Report every line below that carries the word "Figure".

═════ DATA TO USE ═════

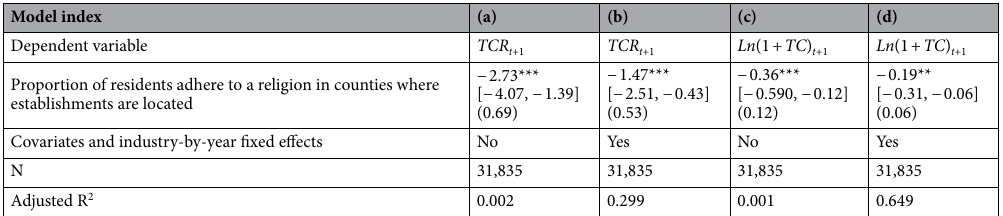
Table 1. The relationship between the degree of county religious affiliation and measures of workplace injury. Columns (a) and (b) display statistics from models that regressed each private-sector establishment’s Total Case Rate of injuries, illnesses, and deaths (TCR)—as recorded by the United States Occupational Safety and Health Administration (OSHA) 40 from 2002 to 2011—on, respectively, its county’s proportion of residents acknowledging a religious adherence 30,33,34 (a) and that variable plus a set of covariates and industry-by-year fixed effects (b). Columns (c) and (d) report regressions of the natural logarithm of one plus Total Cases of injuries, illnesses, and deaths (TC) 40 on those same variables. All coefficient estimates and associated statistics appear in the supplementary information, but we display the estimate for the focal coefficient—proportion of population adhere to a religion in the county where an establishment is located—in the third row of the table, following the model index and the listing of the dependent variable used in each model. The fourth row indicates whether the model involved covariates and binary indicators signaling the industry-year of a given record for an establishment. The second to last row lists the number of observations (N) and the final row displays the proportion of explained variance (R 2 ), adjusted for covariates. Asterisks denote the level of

═════
═════ DATA TO USE ═════

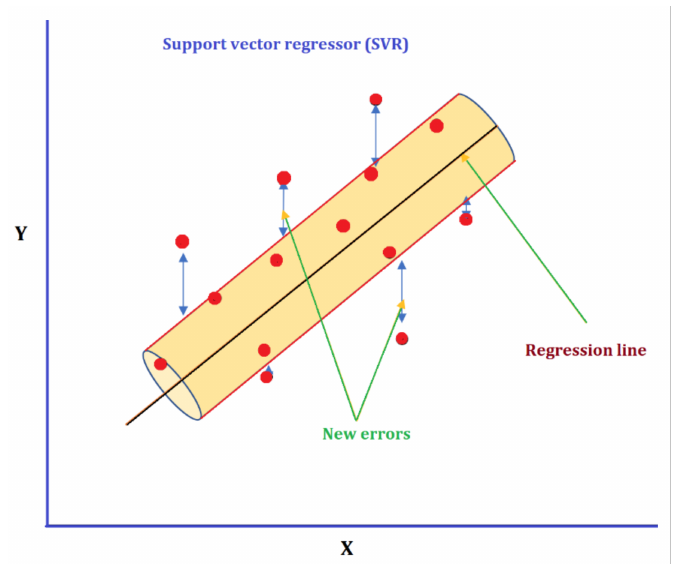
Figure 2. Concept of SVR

═════
═════ DATA TO USE ═════

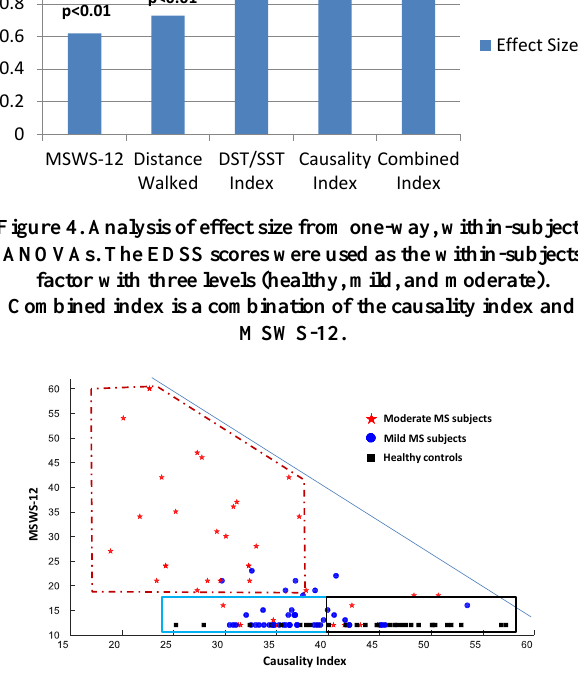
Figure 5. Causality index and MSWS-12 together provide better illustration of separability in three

═════

• RESULT OF THIS TASK:
Figure 2. Concept of SVR
Figure 5. Causality index and MSWS-12 together provide better illustration of separability in three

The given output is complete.